__Job 1__.
Reproduce the stretch of the passage on the Trust's trading results from "Equity markets declined" through "from trading wheat." word for word.
__Job 2__.
Transcribe the stretch of the records from the line containing "class: Malacostraca", that line included, through the end of the records. Leave out the pictures.

__Extracted text__.
########

Finally, as inflation concerns gave way to deflation fears, the trend toward higher interest rates, evident in the first half of 2008, was interrupted in July and reversed to a declining trend by the end of the quarter. Long positions in U.S. and Japanese interest rate futures produced gains, but most of these gains were offset by losses on short positions in European interest rate futures that were later reversed to long positions. Trading of Australian interest rate futures was marginally profitable.

Three months ended June 30, 2008

The Trust's net asset value per unit increased 6.16% for the three months ended June 30, 2008. Energy trading accounted for half of the gain, and significant profits were registered from currency, metals, equity, and grain trading as well. Meanwhile, trading of interest rate futures, and to a lesser extent, livestock and soft commodities futures were unprofitable.

Energy prices continued their upward thrust with crude oil hitting successive new all-time highs throughout the quarter. Strong demand, including fundamental, investment and speculative components, along with low inventories, periodic supply disruptions, and geopolitical uncertainties underpinned energy price surges. Consequently, long positions in crude oil, gasoline, heating oil, kerosene, London gas oil, and natural gas were profitable. Near quarter-end, the high volatility in the energy markets resulted in further significant reductions in energy positions.

In currency trading, the dollar was under pressure due to the ongoing financial and economic turmoil triggered by the housing and mortgage crises and subsequent credit crunch. The easier Federal Reserve monetary policy that has ensued also weighed on the U.S. currency. Therefore, short dollar positions against a number of higher yield currencies including the Aussie and Singapore dollars, Brazilian real and Mexican peso, and Eastern European currencies were profitable. A long dollar trade versus the Korean won also produced a gain. On the other hand, short dollar positions against the New Zealand dollar and Chilean peso were unprofitable, as was a long dollar position against the South African rand. In non-dollar cross rate trading, short euro positions relative to the Eastern European currencies and a long Aussie dollar/short Canadian dollar trade were profitable.

Equity markets declined rather broadly during the quarter and short positions in European and U.S. equity indices generated profits. Meanwhile, long positions in South African, Hong Kong and Chinese indices resulted in losses.

Industrial metals prices were mixed. Short positions in zinc, nickel and lead, and long positions in tin, copper and aluminum were profitable. Long positions in precious metals had no appreciable effect on performance this quarter.

In grains, long positions in the soybean complex and corn were profitable, and more than offset the modest loss from trading wheat.

########

__Raw records__.
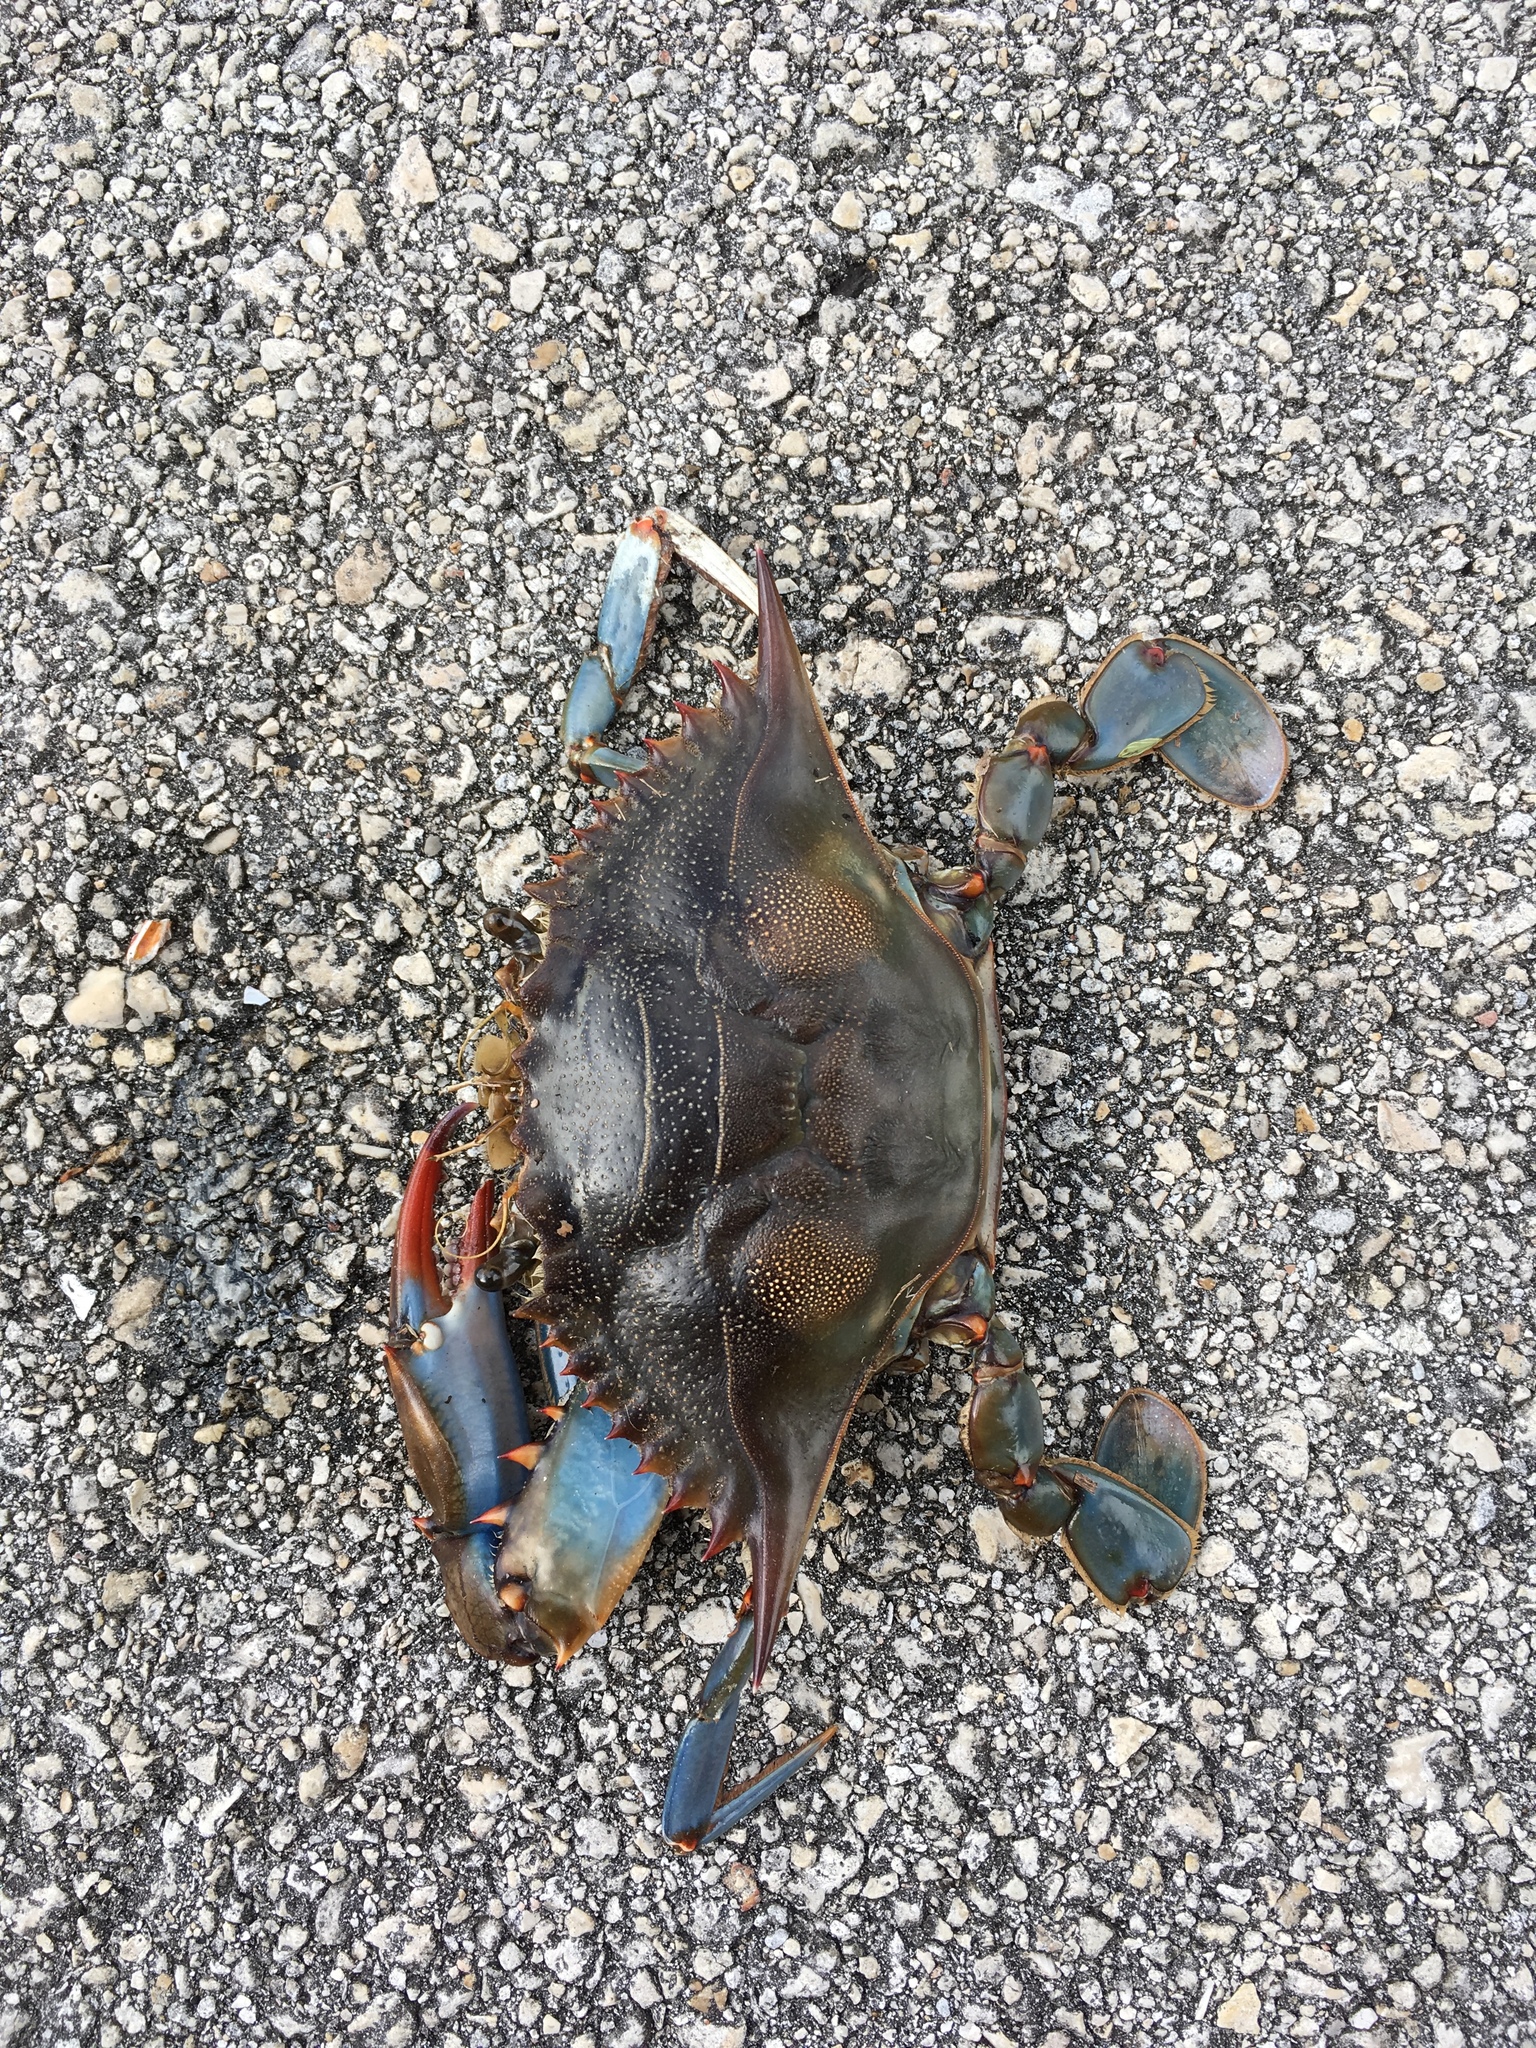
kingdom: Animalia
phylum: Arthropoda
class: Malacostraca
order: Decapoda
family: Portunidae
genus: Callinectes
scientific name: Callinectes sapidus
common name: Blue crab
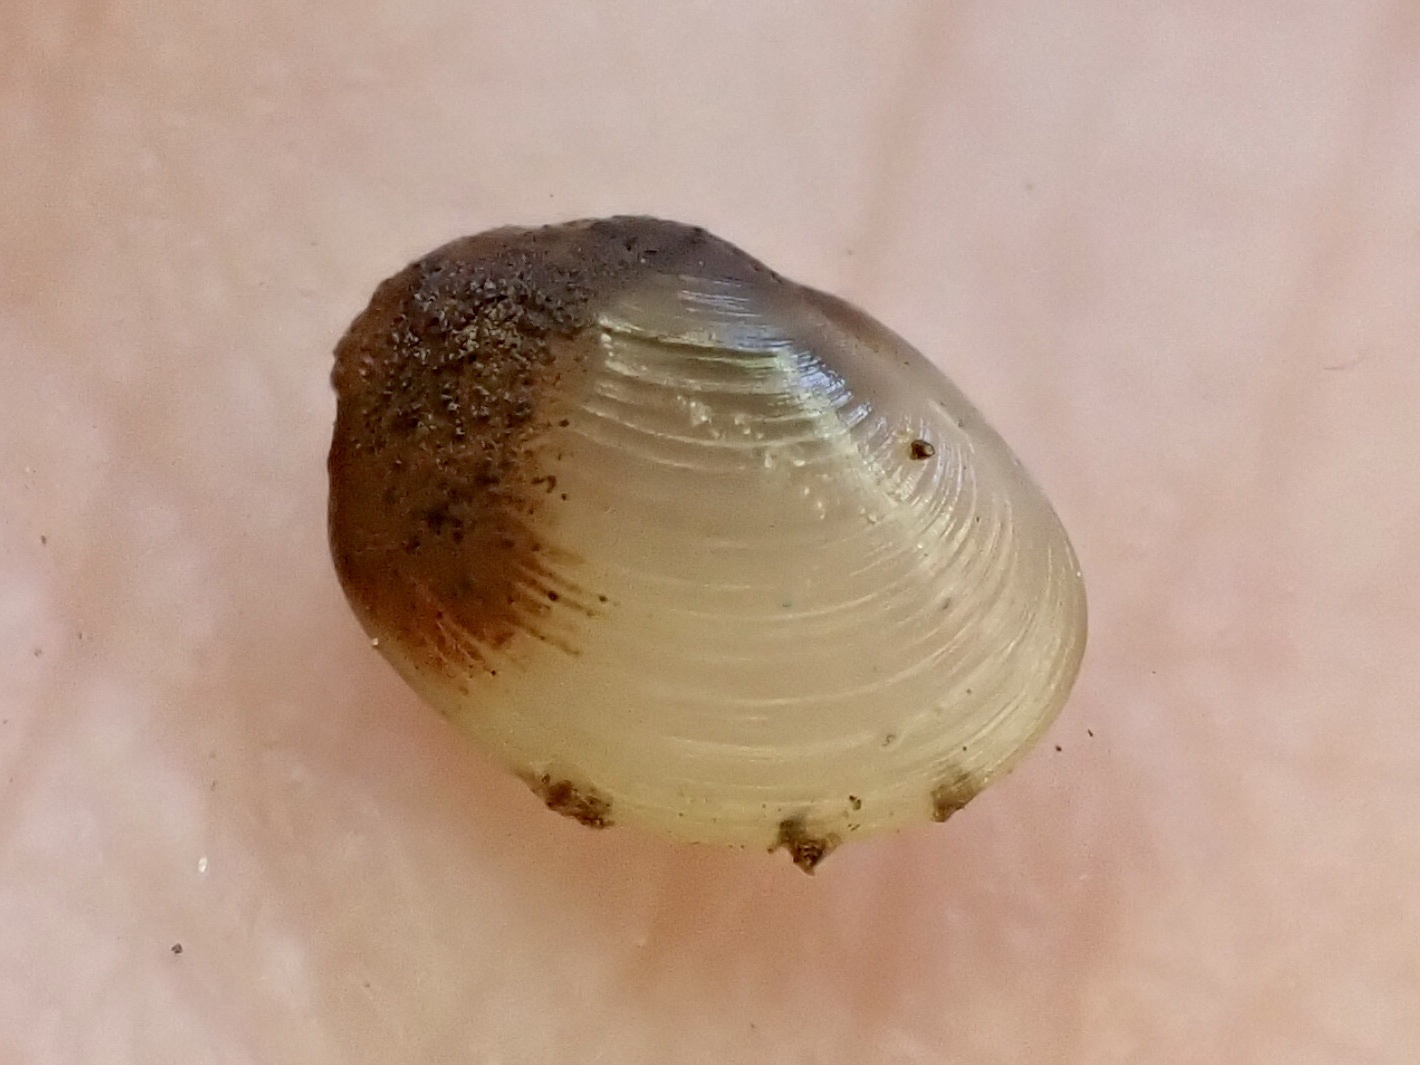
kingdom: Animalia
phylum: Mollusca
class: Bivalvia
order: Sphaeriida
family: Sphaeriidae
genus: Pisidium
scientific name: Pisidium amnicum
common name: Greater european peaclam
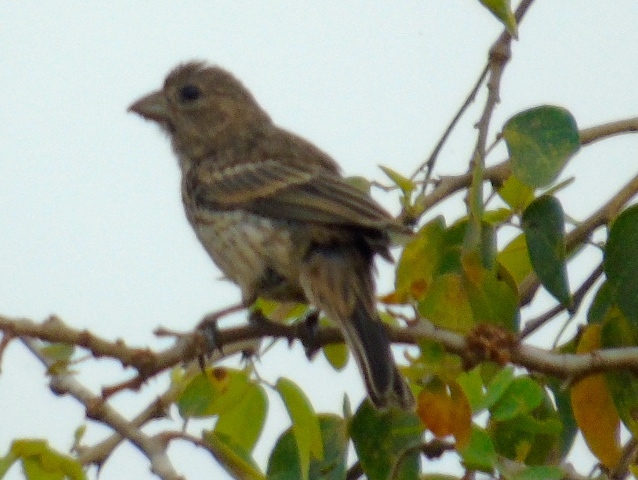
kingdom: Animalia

########

__Correct output 1__.
Equity markets declined rather broadly during the quarter and short positions in European and U.S. equity indices generated profits. Meanwhile, long positions in South African, Hong Kong and Chinese indices resulted in losses.

Industrial metals prices were mixed. Short positions in zinc, nickel and lead, and long positions in tin, copper and aluminum were profitable. Long positions in precious metals had no appreciable effect on performance this quarter.

In grains, long positions in the soybean complex and corn were profitable, and more than offset the modest loss from trading wheat.

__Correct output 2__.
class: Malacostraca
order: Decapoda
family: Portunidae
genus: Callinectes
scientific name: Callinectes sapidus
common name: Blue crab
kingdom: Animalia
phylum: Mollusca
class: Bivalvia
order: Sphaeriida
family: Sphaeriidae
genus: Pisidium
scientific name: Pisidium amnicum
common name: Greater european peaclam
kingdom: Animalia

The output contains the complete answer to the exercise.